Click Re-provision. This then completes as Provisioned.
If it does not, continue to the steps in the next section in order to create the encryption profile on the ESA.
CRES Account Provisioning for Hardware ESA
As of CRES Version 4.2, the hardware ESA has the ability to auto-provision, which means it is no longer necessary to request account creation by email.
For hardware ESA, follow these steps to complete the encryption profile provisioning.

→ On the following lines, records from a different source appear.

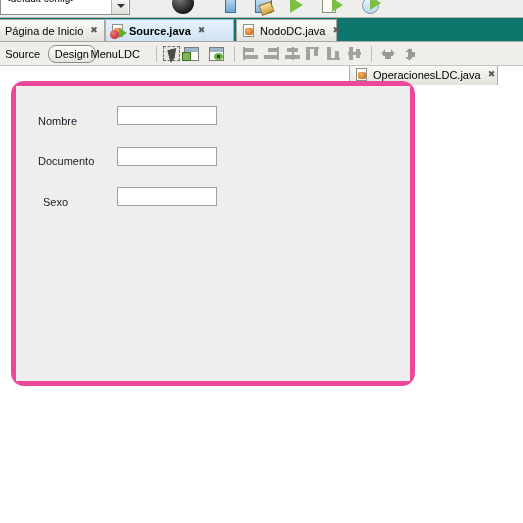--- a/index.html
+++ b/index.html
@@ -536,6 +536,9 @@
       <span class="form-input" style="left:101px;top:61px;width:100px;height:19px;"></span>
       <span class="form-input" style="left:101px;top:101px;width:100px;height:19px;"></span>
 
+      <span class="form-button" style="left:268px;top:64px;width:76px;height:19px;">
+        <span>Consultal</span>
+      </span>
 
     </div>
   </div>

From the ESA GUI, navigate to Security Services > Cisco IronPort Email Encryption, enable the feature, and accept the End User License Agreement (EULA), if not completed already:
Click Edit Settings:
Ensure that you enter an administrative email address for the email address of the encryption account administrator field, and click Submit:
Create an encryption profile with the Add Encryption Profile button:
During profile creation, ensure that you provide a meaningful Profile Name so that you can relate this later to message or content filter(s) created to use encryption:
Click Submit when completed.
Not Provisioned is listed for your newly-created profile. You must commit your changes before you proceed:
After your changes are committed, click Provision in order to complete the provisioning process:
Once the provisioning is completed, you receive a banner notification and the profile provision button changes to Re-provision:
The Encryption Profile is complete. You are now able to successfully encrypt mail from your appliance(s) through CRES.
Account Administrator Notification and Account Verification
Use this section in order to confirm that your configuration works properly.
The email address that was specified earlier for the Email address of the encryption account administrator receives notification of account administrator status:
Once you have received the Account Administration notification, log into the CRES Admin site and verify your account. After you log in, you see the account number created in the Account Summary. Initiate an email request to firstname.lastname@example.org with this information:
Any/all domains for the account that should be mapped to the CRES account for administration purposes
This ensures that your account has full visibility to ALL domain accounts that are registered through CRES.
CRES Account Number Creation
The CRES account number is created based on the contract information tied to the appliance. The account number is generated based on the Global Ultimate (GU) ID and an Account Name is generated based on the Installed At Site Name. In order to review, assure that you have proper Cisco Connection Online (CCO) and entitlement, and check the Cisco Service Contract Center (CSCC).